Prof. Frank Tacke gab nach der Pause einen Überblick zu den Virus-Hepatitis-Erkrankungen. Während eine Infektion mit dem Hepatitis-A-Virus eine Entzündung der Leber auslöst, die von selbst ausheilt,  können die Hepatitis-Viren B und C oder auch die Kombination von Hepatitis B und D-Viren Ursache für eine chronische Leberentzündung/Hepatitis sein.

Jeder kann sich mit einer Virushepatitis infizieren, so Prof. Tacke. In der Regel merkt man dies nicht. Der Hausarzt oder die Hausärztin kann im Rahmen des Check-up 35 auf Hepatitis B und C testen.
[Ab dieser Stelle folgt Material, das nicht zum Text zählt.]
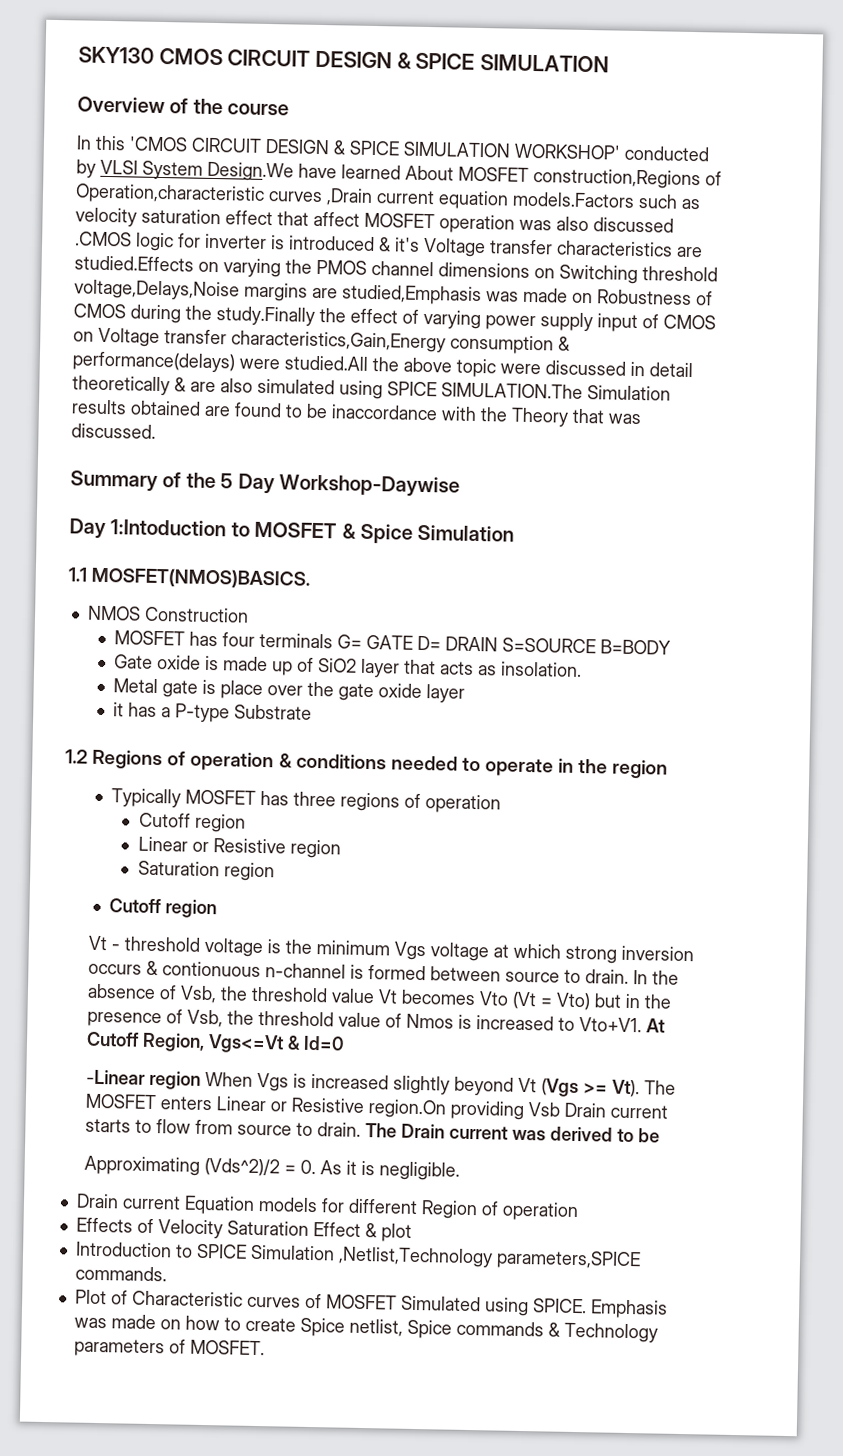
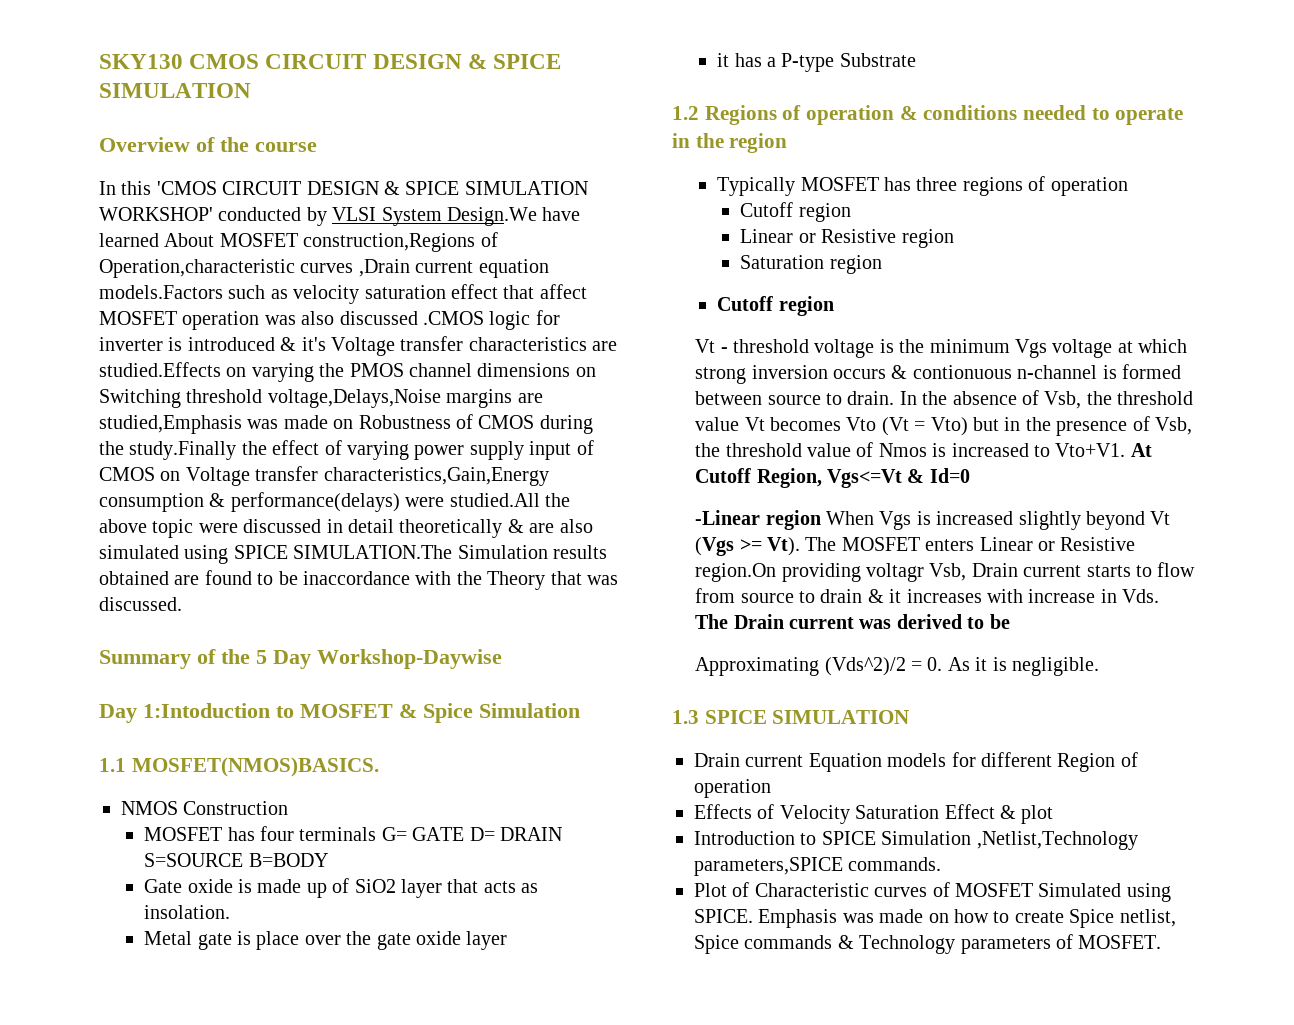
[528,1102,561,1117] Vsb -> [866,563,967,582] voltagr Vsb,
[317,1122,362,1137] drain. -> [820,589,1160,603] drain & it increases with increase in Vds.
(461, 1171) none -> [672,710,910,724] // 1.3 SPICE SIMULATION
Hepatitis C kann heute in den allermeisten Fällen durch Medikamente geheilt werden. Hepatitis B heilt sehr oft von selbst aus, aber wenn die Infektion chronisch wird, kann sie zu einer fortschreitenden Leberschädigung führen. Mit Medikamenten kann die Krankheit zum Stillstand gebracht werden. Eine Hepatitis-D-Infektion ist nur in Kombination mit Hepatitis B möglich. Sie ist sehr selten, kann aber zu einer schweren chronischen Lebererkrankung führen. Inzwischen ist eine spezifische Therapie für Hepatitis D zugelassen. Prof. Tacke  wies darauf hin, dass es eine wirksame Impfung gegen Hepatitis B gibt.

Fettleber – die stille Volkskrankheit

Eine stille Volkskrankheit ist die Steatotische Lebererkrankung, umgangssprachlich Fettleber. Unterschieden wird hier zwischen einer Alkohol-assoziierten  Lebererkrankung (ALD) und einer Metabolische Dysfunktion-assoziierte steatotische Lebererkrankung (MASLD). Die weit verbreitete MASLD ist meist verbunden mit Übergewicht, Diabetes, Bluthochdruck oder erhöhten Blutfettwerten. Dementsprechend stehen Lebensstil-Veränderungen bei den Gegenmaßnahmen an erster Stelle wie Ernährungsempfehlungen mit dem Ziel einer Gewichtsreduktion, körperliche Aktivität, Vermeiden von Alkohol und Rauchen. Dazu kommt die Behandlung der Begleiterkrankungen. Spezielle Medikamente sind in der Entwicklung.